EXERCISE INSTRUCTIONS: Scan the listing below and copy each line holding the word "middle".

INPUT RECORDS:
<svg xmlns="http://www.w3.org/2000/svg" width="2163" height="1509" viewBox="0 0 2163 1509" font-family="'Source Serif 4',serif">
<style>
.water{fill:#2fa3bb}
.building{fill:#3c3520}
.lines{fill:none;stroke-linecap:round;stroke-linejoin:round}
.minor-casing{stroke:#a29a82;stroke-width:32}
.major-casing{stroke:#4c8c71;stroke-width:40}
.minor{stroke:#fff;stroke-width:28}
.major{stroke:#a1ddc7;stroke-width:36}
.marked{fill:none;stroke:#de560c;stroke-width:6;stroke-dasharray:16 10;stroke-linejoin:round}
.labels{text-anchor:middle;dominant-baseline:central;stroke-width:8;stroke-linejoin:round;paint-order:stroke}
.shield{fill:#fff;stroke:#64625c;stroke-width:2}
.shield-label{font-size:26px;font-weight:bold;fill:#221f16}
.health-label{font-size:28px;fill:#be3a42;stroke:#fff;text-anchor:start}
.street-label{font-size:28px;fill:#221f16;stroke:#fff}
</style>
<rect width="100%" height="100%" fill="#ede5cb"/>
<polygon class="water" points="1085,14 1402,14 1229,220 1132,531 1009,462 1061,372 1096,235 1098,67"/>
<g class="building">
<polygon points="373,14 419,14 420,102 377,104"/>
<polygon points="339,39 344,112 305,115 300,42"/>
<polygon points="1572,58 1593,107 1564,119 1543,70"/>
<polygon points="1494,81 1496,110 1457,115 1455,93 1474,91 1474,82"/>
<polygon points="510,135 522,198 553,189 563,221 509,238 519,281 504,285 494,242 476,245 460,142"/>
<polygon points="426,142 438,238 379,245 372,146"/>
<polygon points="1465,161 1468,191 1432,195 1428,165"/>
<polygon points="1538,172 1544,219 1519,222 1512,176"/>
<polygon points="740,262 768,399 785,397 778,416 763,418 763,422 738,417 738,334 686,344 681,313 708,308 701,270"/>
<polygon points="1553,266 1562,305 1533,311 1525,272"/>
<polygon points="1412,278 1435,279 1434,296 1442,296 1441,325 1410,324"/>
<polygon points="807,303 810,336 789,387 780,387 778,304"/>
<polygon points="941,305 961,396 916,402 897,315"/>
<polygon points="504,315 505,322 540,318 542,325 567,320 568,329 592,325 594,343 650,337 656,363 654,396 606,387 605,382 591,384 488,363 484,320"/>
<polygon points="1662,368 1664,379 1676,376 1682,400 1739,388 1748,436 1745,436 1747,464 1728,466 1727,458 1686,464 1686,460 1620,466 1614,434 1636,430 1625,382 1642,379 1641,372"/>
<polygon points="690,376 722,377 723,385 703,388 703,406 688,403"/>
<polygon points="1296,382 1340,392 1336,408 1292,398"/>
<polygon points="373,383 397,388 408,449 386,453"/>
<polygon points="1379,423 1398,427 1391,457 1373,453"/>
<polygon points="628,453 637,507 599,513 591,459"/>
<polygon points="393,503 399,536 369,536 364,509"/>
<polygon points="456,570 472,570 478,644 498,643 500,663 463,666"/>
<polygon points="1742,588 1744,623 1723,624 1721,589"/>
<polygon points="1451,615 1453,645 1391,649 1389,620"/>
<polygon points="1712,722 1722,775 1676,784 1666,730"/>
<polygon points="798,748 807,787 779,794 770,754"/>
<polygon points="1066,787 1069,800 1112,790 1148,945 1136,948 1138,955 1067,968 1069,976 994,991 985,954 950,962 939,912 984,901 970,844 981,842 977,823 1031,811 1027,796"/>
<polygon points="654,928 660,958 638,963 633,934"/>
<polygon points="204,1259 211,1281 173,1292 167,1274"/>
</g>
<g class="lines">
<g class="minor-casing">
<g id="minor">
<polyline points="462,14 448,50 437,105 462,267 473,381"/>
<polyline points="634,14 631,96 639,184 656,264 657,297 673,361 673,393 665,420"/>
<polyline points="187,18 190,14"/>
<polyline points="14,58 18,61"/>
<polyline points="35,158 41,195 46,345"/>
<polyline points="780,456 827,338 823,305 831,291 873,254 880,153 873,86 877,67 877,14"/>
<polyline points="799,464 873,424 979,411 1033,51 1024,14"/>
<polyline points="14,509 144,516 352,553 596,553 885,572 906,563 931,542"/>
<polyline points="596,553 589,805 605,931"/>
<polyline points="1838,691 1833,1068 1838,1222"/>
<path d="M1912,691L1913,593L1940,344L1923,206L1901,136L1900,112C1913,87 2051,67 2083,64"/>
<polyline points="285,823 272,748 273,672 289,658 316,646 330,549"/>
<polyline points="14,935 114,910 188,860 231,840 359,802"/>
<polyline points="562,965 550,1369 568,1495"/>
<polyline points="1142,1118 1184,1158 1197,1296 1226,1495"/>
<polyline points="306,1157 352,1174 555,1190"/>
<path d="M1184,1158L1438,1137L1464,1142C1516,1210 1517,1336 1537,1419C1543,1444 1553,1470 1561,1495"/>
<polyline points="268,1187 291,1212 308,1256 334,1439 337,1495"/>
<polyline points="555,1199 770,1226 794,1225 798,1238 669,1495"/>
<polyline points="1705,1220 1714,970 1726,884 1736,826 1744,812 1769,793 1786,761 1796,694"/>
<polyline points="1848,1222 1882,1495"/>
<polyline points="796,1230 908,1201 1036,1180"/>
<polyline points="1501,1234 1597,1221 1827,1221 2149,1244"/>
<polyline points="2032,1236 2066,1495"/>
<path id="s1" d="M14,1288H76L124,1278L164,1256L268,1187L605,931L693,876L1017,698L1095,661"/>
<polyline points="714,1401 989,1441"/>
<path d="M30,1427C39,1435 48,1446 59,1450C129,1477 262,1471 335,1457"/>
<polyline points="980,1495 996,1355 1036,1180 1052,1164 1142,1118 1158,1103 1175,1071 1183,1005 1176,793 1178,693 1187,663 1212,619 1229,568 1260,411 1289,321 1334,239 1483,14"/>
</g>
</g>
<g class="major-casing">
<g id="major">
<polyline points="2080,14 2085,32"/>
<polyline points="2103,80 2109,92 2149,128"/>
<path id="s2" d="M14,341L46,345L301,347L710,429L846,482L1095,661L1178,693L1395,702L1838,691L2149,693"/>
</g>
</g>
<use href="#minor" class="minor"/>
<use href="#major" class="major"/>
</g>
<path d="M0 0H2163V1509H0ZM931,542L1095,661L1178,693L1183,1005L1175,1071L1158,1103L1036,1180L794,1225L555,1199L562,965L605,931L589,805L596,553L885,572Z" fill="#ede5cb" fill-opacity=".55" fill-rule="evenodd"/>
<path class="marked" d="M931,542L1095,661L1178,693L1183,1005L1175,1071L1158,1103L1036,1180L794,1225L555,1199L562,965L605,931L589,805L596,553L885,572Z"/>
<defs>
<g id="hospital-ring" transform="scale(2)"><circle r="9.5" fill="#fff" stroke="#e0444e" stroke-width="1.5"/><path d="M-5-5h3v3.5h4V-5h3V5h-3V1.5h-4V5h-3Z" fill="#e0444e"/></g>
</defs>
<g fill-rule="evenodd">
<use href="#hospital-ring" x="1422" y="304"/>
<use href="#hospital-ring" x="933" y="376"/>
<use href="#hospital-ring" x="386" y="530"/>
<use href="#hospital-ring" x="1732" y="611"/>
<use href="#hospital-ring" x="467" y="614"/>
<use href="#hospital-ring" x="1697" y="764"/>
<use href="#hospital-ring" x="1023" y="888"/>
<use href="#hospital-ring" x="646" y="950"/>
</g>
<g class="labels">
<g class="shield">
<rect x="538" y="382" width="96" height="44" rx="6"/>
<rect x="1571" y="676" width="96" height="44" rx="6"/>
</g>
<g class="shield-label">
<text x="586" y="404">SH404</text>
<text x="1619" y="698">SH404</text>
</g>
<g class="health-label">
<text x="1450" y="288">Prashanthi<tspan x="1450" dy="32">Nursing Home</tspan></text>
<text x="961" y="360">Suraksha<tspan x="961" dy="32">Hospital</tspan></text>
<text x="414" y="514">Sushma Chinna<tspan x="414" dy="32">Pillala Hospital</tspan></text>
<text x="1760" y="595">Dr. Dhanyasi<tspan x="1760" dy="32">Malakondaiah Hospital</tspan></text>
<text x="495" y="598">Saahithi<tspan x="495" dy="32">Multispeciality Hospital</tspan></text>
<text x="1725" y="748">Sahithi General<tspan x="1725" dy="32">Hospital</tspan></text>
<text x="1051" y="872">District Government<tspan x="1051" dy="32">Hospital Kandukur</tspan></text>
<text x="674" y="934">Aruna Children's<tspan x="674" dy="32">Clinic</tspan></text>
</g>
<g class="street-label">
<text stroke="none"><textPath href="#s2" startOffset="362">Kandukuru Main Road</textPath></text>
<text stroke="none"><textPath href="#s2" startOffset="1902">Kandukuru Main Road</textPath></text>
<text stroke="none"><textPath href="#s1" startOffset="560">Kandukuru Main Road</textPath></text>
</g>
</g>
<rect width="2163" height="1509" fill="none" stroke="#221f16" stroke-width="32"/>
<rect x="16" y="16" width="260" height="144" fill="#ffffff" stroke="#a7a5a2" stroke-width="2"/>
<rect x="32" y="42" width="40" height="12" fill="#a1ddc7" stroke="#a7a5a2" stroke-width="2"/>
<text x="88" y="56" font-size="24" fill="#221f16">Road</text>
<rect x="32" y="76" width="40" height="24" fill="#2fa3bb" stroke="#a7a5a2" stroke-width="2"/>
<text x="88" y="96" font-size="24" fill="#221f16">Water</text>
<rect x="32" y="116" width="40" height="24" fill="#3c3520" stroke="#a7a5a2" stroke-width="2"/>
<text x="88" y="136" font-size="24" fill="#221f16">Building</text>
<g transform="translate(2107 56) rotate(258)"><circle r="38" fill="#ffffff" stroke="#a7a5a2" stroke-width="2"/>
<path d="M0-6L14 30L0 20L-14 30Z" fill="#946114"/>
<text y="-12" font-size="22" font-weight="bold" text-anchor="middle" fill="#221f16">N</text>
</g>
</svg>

TASK OUTPUT:
.labels{text-anchor:middle;dominant-baseline:central;stroke-width:8;stroke-linejoin:round;paint-order:stroke}
<text y="-12" font-size="22" font-weight="bold" text-anchor="middle" fill="#221f16">N</text>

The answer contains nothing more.